Data shown.
--- --- ---
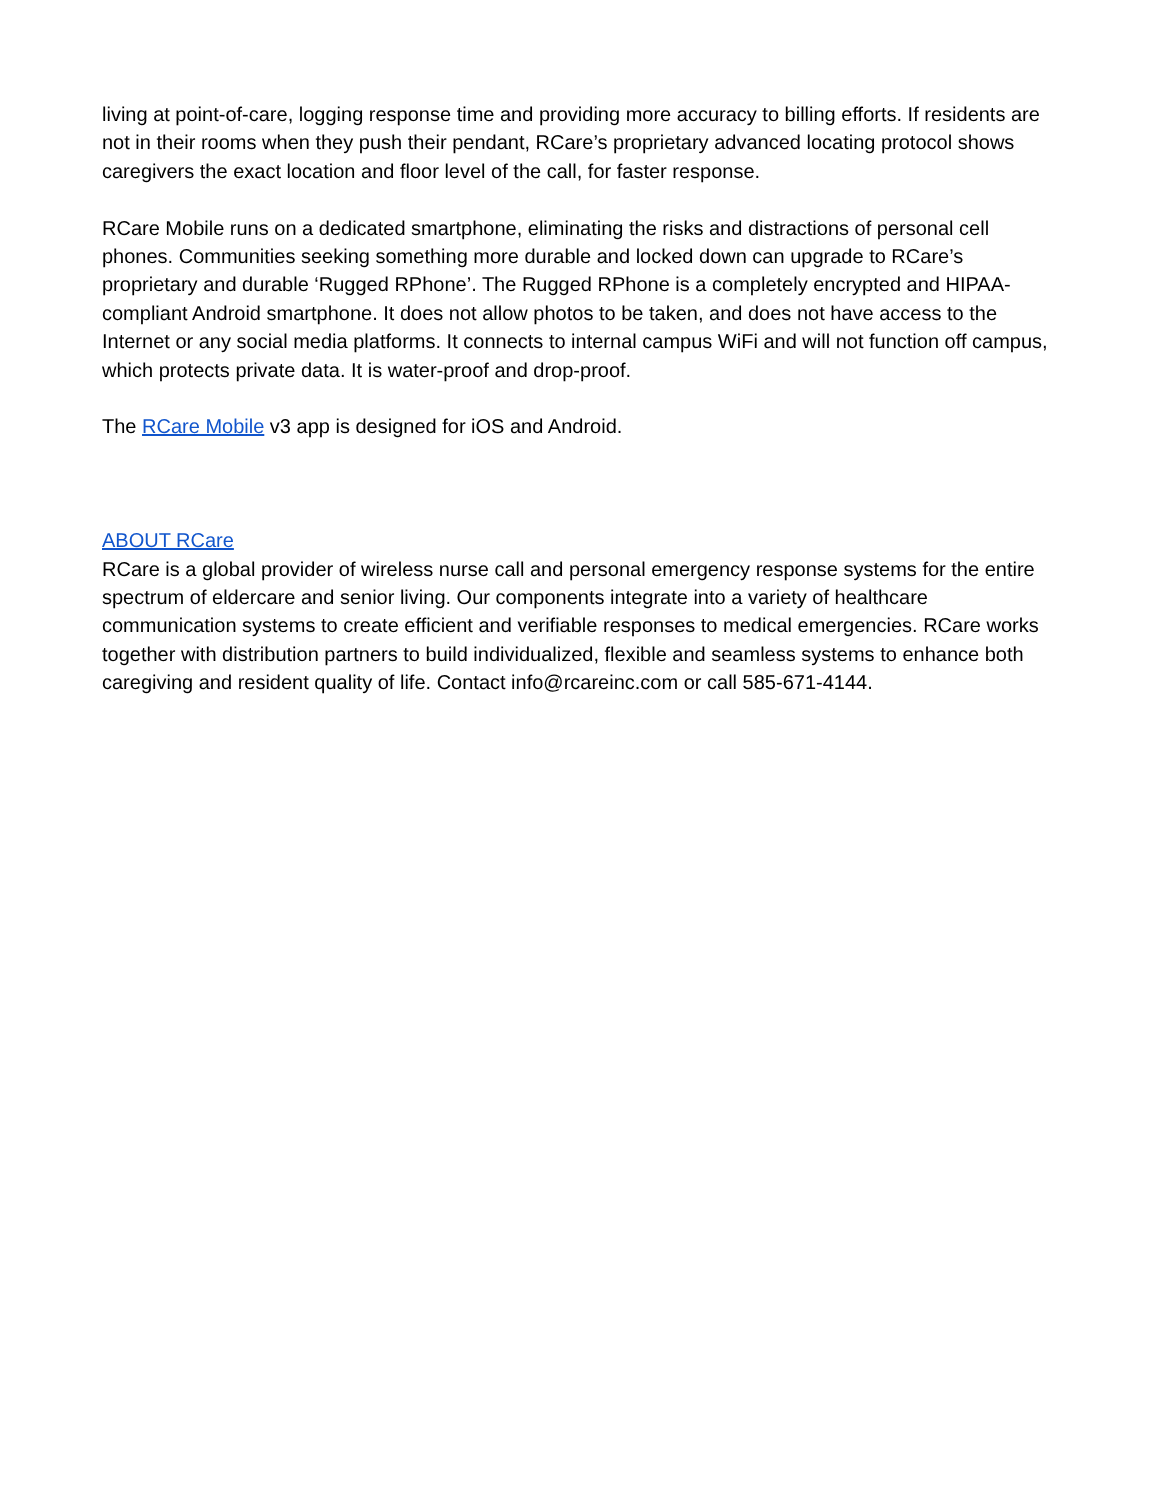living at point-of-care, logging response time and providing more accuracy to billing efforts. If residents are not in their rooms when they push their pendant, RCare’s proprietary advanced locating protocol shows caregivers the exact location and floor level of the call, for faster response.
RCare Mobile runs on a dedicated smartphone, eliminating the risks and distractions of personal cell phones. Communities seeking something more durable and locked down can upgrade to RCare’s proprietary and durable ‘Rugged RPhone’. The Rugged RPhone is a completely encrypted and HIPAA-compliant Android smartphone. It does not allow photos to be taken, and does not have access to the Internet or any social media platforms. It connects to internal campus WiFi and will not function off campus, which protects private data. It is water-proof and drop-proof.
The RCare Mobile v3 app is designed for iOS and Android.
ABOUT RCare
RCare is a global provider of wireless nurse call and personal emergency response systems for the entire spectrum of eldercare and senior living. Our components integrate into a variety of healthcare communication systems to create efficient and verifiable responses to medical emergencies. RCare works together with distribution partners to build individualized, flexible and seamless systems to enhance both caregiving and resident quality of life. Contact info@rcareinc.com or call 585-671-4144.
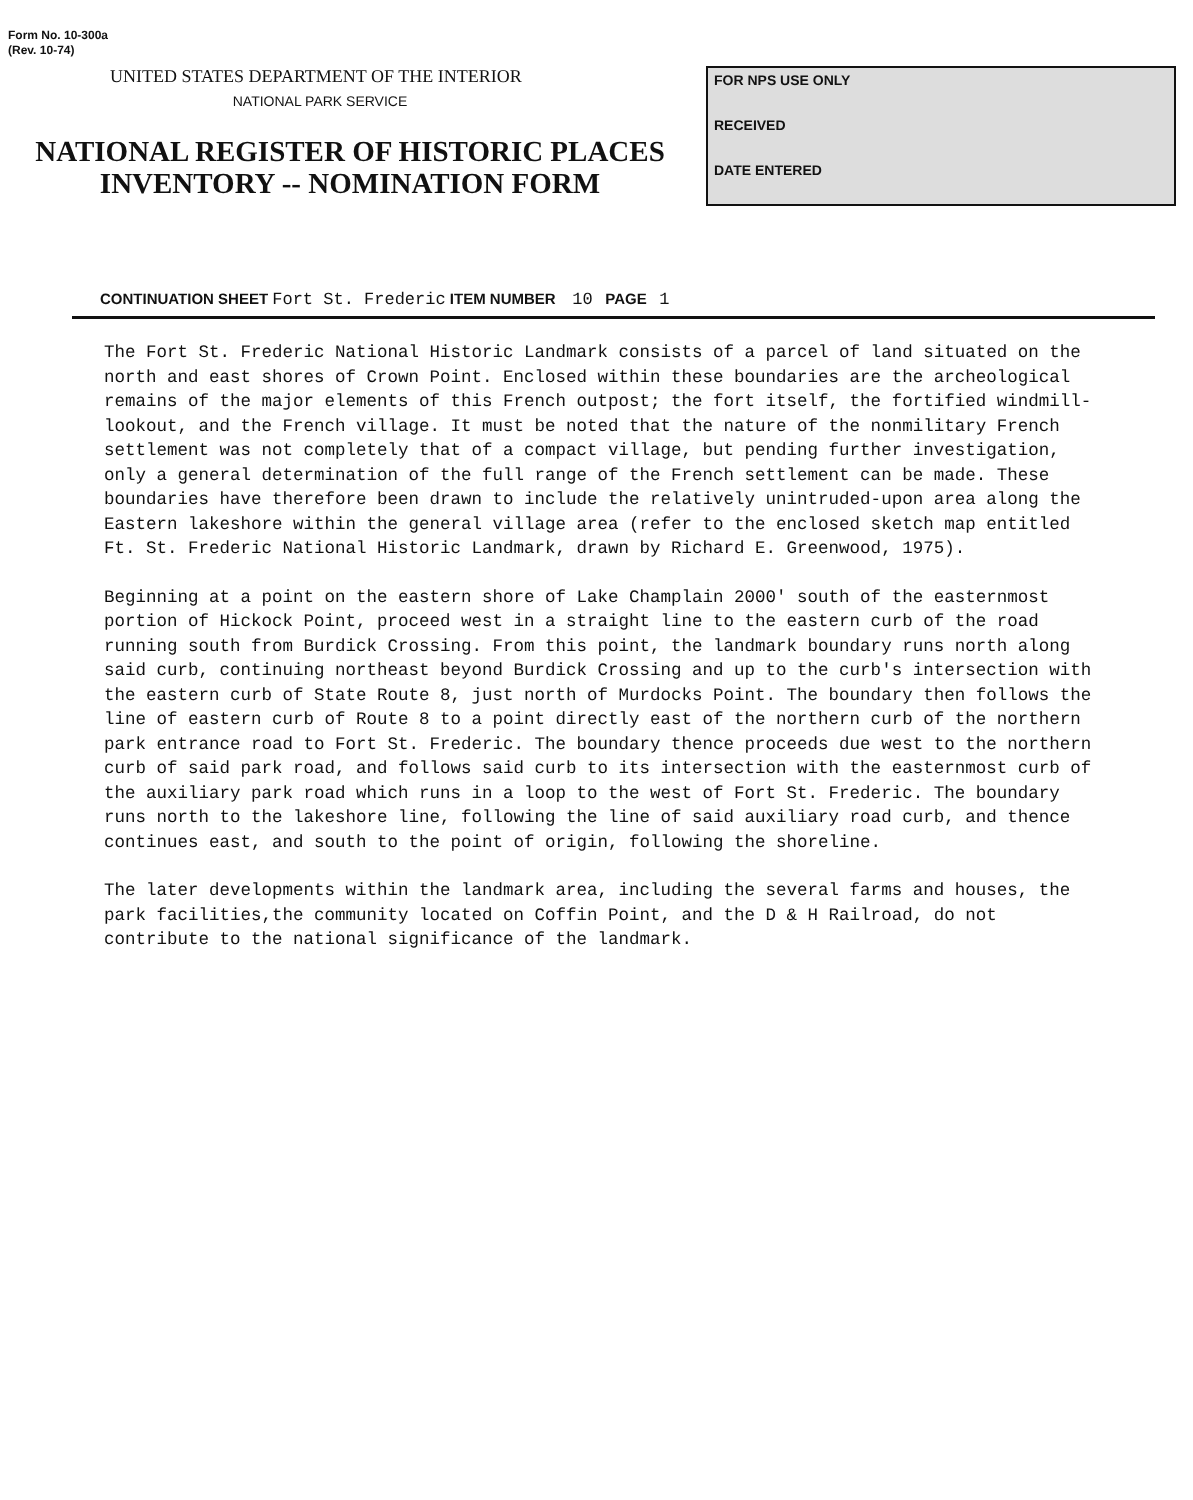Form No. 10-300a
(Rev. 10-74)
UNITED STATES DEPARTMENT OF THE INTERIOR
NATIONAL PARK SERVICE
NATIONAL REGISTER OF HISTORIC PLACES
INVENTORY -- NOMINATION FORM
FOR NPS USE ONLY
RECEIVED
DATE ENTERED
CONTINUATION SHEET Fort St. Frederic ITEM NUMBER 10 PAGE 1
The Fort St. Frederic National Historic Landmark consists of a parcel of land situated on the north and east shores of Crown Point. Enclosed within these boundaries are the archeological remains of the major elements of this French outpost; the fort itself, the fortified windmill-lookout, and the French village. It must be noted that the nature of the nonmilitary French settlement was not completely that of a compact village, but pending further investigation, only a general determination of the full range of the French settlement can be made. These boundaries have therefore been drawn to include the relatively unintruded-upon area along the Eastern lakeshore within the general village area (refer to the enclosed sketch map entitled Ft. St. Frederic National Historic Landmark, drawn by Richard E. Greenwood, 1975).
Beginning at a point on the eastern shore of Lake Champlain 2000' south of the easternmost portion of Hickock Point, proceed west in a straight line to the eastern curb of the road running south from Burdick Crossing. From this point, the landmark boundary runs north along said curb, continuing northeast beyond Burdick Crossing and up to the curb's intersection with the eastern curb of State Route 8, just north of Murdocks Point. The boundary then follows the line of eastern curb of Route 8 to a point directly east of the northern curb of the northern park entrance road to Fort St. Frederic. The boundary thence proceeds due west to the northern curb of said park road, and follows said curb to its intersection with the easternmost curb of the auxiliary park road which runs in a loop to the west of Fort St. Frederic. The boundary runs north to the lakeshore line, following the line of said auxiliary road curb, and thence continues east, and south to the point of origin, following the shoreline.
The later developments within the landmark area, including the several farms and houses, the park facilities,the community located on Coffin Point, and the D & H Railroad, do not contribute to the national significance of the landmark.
--- --- ---
Work required.
Give back exactly the lines above, from the line containing "INVENTORY -- NOMINATION FORM" through the line containing "The Fort St.", with both end lines and nothing more.

Response to the exercise.
INVENTORY -- NOMINATION FORM
FOR NPS USE ONLY
RECEIVED
DATE ENTERED
CONTINUATION SHEET Fort St. Frederic ITEM NUMBER 10 PAGE 1
The Fort St. Frederic National Historic Landmark consists of a parcel of land situated on the north and east shores of Crown Point. Enclosed within these boundaries are the archeological remains of the major elements of this French outpost; the fort itself, the fortified windmill-lookout, and the French village. It must be noted that the nature of the nonmilitary French settlement was not completely that of a compact village, but pending further investigation, only a general determination of the full range of the French settlement can be made. These boundaries have therefore been drawn to include the relatively unintruded-upon area along the Eastern lakeshore within the general village area (refer to the enclosed sketch map entitled Ft. St. Frederic National Historic Landmark, drawn by Richard E. Greenwood, 1975).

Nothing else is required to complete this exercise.